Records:

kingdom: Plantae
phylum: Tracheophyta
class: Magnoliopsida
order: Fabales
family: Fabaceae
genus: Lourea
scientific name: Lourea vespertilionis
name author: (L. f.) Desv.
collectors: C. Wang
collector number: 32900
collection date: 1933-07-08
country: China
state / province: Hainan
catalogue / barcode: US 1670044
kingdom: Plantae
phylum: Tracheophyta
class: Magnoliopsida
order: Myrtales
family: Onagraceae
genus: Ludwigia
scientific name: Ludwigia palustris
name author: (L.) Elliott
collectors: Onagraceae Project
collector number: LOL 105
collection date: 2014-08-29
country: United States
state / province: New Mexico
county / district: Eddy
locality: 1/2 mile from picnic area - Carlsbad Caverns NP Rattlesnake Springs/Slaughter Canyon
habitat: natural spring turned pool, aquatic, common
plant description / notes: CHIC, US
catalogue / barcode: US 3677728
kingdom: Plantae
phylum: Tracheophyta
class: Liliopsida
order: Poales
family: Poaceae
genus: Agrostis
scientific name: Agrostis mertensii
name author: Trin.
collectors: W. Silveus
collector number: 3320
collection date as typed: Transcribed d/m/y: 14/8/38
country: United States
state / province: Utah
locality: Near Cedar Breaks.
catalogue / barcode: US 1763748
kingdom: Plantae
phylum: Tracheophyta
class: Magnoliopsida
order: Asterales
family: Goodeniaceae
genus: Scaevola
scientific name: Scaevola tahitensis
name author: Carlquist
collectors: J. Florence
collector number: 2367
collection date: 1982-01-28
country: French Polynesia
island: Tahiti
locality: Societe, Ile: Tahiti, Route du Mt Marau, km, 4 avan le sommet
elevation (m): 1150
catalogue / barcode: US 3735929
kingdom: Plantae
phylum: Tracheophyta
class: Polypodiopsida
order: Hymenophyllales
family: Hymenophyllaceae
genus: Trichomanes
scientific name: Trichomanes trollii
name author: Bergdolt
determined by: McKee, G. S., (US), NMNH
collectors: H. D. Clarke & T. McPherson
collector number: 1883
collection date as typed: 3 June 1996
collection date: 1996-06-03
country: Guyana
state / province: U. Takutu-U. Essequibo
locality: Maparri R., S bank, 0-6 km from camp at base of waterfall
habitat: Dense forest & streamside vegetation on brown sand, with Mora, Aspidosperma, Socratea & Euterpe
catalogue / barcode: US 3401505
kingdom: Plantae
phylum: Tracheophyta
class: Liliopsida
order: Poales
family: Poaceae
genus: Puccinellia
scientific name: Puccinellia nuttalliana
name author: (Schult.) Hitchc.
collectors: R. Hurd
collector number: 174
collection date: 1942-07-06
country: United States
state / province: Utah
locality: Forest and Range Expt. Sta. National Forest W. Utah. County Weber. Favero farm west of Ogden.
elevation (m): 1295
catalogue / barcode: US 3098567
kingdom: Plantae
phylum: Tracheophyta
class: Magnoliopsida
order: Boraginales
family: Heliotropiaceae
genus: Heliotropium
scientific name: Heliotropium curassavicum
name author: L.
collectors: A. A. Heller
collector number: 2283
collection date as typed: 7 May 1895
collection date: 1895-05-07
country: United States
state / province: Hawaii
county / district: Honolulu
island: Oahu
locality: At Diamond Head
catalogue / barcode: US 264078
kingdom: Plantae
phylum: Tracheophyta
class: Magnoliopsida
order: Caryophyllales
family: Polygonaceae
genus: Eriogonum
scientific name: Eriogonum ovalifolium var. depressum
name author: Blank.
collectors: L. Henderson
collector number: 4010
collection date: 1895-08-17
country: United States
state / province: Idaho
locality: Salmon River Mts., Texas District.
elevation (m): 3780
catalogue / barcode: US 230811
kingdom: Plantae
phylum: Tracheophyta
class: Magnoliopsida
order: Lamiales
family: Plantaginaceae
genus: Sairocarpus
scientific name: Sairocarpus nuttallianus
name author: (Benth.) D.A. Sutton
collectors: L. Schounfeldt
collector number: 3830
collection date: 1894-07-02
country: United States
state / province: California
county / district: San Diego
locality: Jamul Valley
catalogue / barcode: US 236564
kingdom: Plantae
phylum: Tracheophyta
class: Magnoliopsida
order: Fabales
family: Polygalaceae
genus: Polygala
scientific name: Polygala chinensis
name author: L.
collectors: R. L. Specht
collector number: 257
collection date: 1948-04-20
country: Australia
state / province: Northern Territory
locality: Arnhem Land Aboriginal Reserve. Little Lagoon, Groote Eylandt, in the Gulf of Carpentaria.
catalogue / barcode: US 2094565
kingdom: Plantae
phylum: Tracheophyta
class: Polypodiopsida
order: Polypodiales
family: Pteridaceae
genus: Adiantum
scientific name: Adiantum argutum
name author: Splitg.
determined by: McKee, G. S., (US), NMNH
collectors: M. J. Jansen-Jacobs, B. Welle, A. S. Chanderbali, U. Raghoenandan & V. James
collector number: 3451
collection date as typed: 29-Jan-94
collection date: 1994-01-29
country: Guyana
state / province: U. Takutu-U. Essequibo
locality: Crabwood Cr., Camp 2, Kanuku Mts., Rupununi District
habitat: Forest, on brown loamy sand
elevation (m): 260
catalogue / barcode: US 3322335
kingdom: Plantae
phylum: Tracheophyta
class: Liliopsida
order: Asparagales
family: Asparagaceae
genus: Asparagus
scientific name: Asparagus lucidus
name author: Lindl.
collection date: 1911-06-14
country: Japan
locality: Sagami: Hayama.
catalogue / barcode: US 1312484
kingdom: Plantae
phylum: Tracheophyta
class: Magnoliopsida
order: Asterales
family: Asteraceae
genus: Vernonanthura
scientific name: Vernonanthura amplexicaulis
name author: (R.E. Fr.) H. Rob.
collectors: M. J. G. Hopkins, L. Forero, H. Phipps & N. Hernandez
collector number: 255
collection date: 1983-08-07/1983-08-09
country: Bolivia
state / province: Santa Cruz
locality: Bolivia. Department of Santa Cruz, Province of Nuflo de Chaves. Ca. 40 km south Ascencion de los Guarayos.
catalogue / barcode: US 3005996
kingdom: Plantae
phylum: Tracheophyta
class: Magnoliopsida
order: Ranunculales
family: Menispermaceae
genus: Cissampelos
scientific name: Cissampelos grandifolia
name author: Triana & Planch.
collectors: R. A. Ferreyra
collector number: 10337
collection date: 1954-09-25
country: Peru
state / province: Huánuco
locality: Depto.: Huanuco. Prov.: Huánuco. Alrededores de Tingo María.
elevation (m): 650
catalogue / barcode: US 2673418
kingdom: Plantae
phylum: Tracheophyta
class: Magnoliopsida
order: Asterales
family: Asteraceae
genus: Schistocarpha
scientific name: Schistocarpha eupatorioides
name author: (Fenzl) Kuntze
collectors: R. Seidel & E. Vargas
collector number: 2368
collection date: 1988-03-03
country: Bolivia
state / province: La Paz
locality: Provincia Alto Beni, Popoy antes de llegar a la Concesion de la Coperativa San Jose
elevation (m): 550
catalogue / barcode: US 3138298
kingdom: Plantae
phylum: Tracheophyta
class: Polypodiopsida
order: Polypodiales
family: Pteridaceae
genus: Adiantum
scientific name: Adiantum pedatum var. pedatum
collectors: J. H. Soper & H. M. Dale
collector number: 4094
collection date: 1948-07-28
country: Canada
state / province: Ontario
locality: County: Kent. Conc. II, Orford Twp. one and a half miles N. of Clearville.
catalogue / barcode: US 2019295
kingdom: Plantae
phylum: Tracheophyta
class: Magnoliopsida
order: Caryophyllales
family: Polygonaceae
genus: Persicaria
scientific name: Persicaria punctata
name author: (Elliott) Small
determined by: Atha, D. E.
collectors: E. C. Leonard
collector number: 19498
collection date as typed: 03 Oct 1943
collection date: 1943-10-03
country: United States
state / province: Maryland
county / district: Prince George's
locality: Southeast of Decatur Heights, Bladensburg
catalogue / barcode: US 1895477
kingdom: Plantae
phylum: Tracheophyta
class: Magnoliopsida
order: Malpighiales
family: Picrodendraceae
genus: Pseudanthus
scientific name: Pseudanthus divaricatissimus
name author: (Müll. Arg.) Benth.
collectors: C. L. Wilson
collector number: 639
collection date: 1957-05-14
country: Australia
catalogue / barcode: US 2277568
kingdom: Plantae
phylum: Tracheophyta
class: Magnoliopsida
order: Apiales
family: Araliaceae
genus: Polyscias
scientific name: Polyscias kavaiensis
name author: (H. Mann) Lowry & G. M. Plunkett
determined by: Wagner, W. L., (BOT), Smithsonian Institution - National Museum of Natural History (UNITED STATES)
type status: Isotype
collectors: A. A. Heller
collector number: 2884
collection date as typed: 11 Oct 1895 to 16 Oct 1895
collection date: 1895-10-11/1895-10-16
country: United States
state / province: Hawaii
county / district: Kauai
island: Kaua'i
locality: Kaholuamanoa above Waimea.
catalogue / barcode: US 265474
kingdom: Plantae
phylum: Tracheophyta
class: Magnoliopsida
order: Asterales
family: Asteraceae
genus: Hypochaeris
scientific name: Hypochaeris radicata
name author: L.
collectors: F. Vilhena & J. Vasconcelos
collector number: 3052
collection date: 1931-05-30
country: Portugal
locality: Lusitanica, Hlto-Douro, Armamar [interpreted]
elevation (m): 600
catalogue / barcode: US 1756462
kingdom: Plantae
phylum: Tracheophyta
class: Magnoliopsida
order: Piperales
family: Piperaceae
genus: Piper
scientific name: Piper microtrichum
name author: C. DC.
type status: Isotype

## EXERCISE OBJECTIVE
Reproduce the items above without alteration, beginning with their first line and ending after the line that contains "collector number: 1883".

## EXERCISE SOLUTION
kingdom: Plantae
phylum: Tracheophyta
class: Magnoliopsida
order: Fabales
family: Fabaceae
genus: Lourea
scientific name: Lourea vespertilionis
name author: (L. f.) Desv.
collectors: C. Wang
collector number: 32900
collection date: 1933-07-08
country: China
state / province: Hainan
catalogue / barcode: US 1670044
kingdom: Plantae
phylum: Tracheophyta
class: Magnoliopsida
order: Myrtales
family: Onagraceae
genus: Ludwigia
scientific name: Ludwigia palustris
name author: (L.) Elliott
collectors: Onagraceae Project
collector number: LOL 105
collection date: 2014-08-29
country: United States
state / province: New Mexico
county / district: Eddy
locality: 1/2 mile from picnic area - Carlsbad Caverns NP Rattlesnake Springs/Slaughter Canyon
habitat: natural spring turned pool, aquatic, common
plant description / notes: CHIC, US
catalogue / barcode: US 3677728
kingdom: Plantae
phylum: Tracheophyta
class: Liliopsida
order: Poales
family: Poaceae
genus: Agrostis
scientific name: Agrostis mertensii
name author: Trin.
collectors: W. Silveus
collector number: 3320
collection date as typed: Transcribed d/m/y: 14/8/38
country: United States
state / province: Utah
locality: Near Cedar Breaks.
catalogue / barcode: US 1763748
kingdom: Plantae
phylum: Tracheophyta
class: Magnoliopsida
order: Asterales
family: Goodeniaceae
genus: Scaevola
scientific name: Scaevola tahitensis
name author: Carlquist
collectors: J. Florence
collector number: 2367
collection date: 1982-01-28
country: French Polynesia
island: Tahiti
locality: Societe, Ile: Tahiti, Route du Mt Marau, km, 4 avan le sommet
elevation (m): 1150
catalogue / barcode: US 3735929
kingdom: Plantae
phylum: Tracheophyta
class: Polypodiopsida
order: Hymenophyllales
family: Hymenophyllaceae
genus: Trichomanes
scientific name: Trichomanes trollii
name author: Bergdolt
determined by: McKee, G. S., (US), NMNH
collectors: H. D. Clarke & T. McPherson
collector number: 1883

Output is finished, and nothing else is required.